■ The task
Rewrite the text lines of these records as a Markdown table with the columns "Number" and "Text," giving each line its own row and omitting blank lines and the pictures.

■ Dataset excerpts
• • •

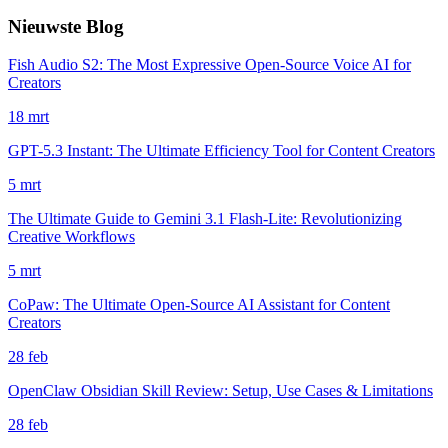
Nieuwste Blog
Fish Audio S2: The Most Expressive Open-Source Voice AI for
Creators
18 mrt
GPT-5.3 Instant: The Ultimate Efficiency Tool for Content Creators
5 mrt
The Ultimate Guide to Gemini 3.1 Flash-Lite: Revolutionizing
Creative Workflows
5 mrt
CoPaw: The Ultimate Open-Source AI Assistant for Content
Creators
28 feb
OpenClaw Obsidian Skill Review: Setup, Use Cases & Limitations
28 feb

• • •

■ Response area
| Number | Text |
|---|---|
| 1 | Nieuwste Blog |
| 2 | Fish Audio S2: The Most Expressive Open-Source Voice AI for |
| 3 | Creators |
| 4 | 18 mrt |
| 5 | GPT-5.3 Instant: The Ultimate Efficiency Tool for Content Creators |
| 6 | 5 mrt |
| 7 | The Ultimate Guide to Gemini 3.1 Flash-Lite: Revolutionizing |
| 8 | Creative Workflows |
| 9 | 5 mrt |
| 10 | CoPaw: The Ultimate Open-Source AI Assistant for Content |
| 11 | Creators |
| 12 | 28 feb |
| 13 | OpenClaw Obsidian Skill Review: Setup, Use Cases & Limitations |
| 14 | 28 feb |